In terms of tools for the visualisation of Innovation maps, the following could be mentioned as options:

  • InstantAtlas (http://www.instantatlas.com) is a data visualisation tool that provides interactive graphs and maps based on statistical data. It is widely used by government organisations at regional and local level in the UK, including the Greater London Authority, the Bristol City Council, the Brighton and Hove Local Information Service (data sharing and needs assessment) and the Devon County Council[15]. It has been also used by the Bavarian State Office for Health and Food Safety to provide regional data about the health situation of the population of Bavaria using interactive maps on, for instance, the geographic patterns of mortality, illnesses, risk factors and care indicators[16].
  • Raw (http://raw.densitydesign.org) is a web application for vector graphics (similar graphics as the ones produced by the World Bank for the Polish EDP study). The app is developed and maintained at the DensityDesignLab of the Polictecnico di Milano. It focuses on the visual representation of complex, social, organisation and urban phenomena, and aims to exploit the potential of information visualisation and information design in order to provide innovative and engaging visual tools that enable stakeholders to build solid arguments.


Implementation roadmap

Two implementation Roadmaps could be foreseen: one for regions/countries that already have open access data on innovation grants (1); and a second for those that do not (2). Prior to the implementation Roadmap it could be foreseen to first map among EU regions/countries, those which already collect data on innovation grants systematically (1) and those that do so following the principles of open data (2) (Step 0). Two of the most known open access datasets on innovation grants are presented in the relevant data sources section above.

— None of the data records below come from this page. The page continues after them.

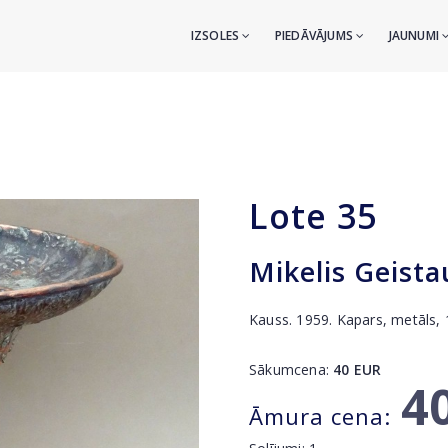
IZSOLES
PIEDĀVĀJUMS
JAUNUMI
Lote
35
Mikelis Geista
Kauss. 1959. Kapars, metāls,
Sākumcena:
40
EUR
4
Āmura cena:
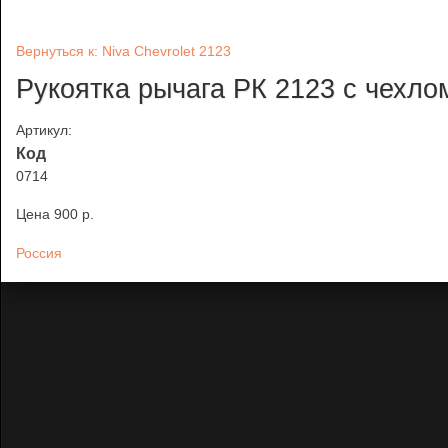
Вернуться к: Niva Chevrolet 2123
Рукоятка рычага РК 2123 с чехло
Артикул:
Код
0714
Цена
900 p.
Россия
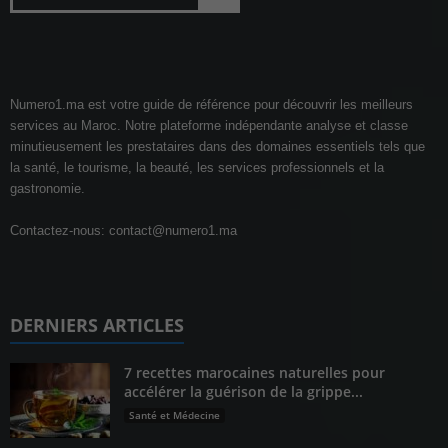
Numero1.ma est votre guide de référence pour découvrir les meilleurs
services au Maroc. Notre plateforme indépendante analyse et classe
minutieusement les prestataires dans des domaines essentiels tels que
la santé, le tourisme, la beauté, les services professionnels et la
gastronomie.
Contactez-nous:
contact@numero1.ma
DERNIERS ARTICLES
7 recettes marocaines naturelles pour
accélérer la guérison de la grippe...
Santé et Médecine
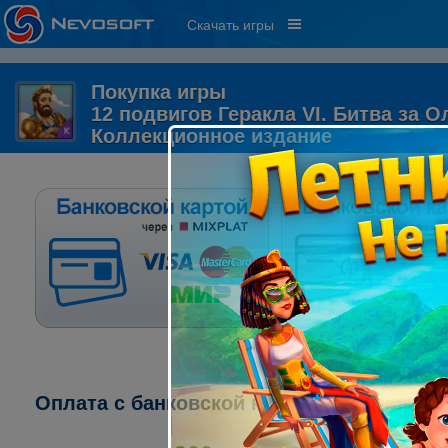
Скачать игры
Покупка игры
12 подвигов Геракла VI. Битва за О
Коллекционное издание
Оплата с банковской карты через систе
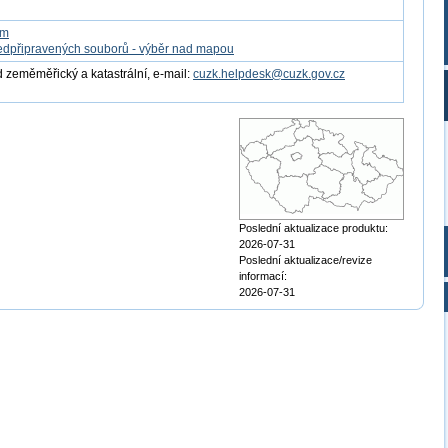
om
edpřipravených souborů - výběr nad mapou
 zeměměřický a katastrální, e-mail:
cuzk.helpdesk@cuzk.gov.cz
Poslední aktualizace produktu:
2026-07-31
Poslední aktualizace/revize
informací:
2026-07-31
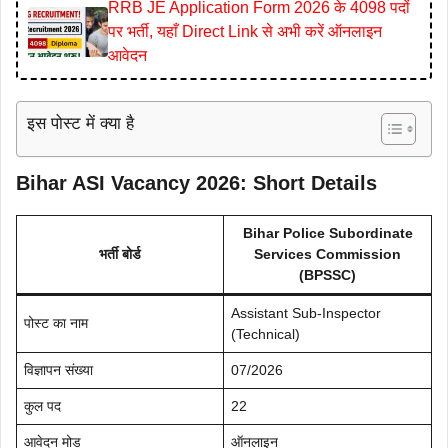
RRB JE Application Form 2026 के 4098 पदों
पर भर्ती, यहाँ Direct Link से अभी करें ऑनलाइन
आवेदन
इस पोस्ट में क्या है
Bihar ASI Vacancy 2026: Short Details
Bihar Police Subordinate
भर्ती बोर्ड
Services Commission
(BPSSC)
Assistant Sub-Inspector
पोस्ट का नाम
(Technical)
विज्ञापन संख्या
07/2026
कुल पद
22
आवेदन मोड
ऑनलाइन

A proposed Roadmap is presented below. Regions/countries that are under case 1 (no collection of grant data) will need to go through all steps of the Implementation Roadmap, while others could be expected to start in point 2:

  1. Collection of grant data of innovation programmes, including publishing the results systematically.
  2. Definition of a method of classification, by business areas and technology areas. The use of standard classifications is encouraged to allow for cross-regional and cross-country comparisons. Consensus/agreement of a classification method at EU would be ideal and allow for cross-country EU-wide comparisons.
  3. Data cleaning and data classification. Each region/country would need to classify the grant data by technology area and business area.
  4. Innovation Maps visualisation tool. An innovation map visualisation tool is needed. It could be newly developed, or an existing tool could be adopted. Several interactive visualisation tools already exist (e.g. InstantAtlas, Raw, etc. –see above)
  5. Data analysis and policy intelligence. Each region/country can make use of the data results to inform their smart specialisation process based on up-to-date bottom-up private sector data.
  6. Data openness. All data should be posted online for wide public distribution (e.g. posted on the respective websites or other dissemination/communication websites), including for the private sector’s use to help them guide their developmental visions.

In the long-term, further issues could be considered:

  • Innovation grant data could be made more granular by collecting more detailed information on the type of projects funded and technologies developed, as well as on the applicant.
  • Create and implement an online grant application submission tool which allows presenting data in real time. This tool could request and indicate the key technology that the private sector wants to invest in and the key business area of declared investment.
  • Develop synchronised databases for grant applications across regions/countries from different support institutions.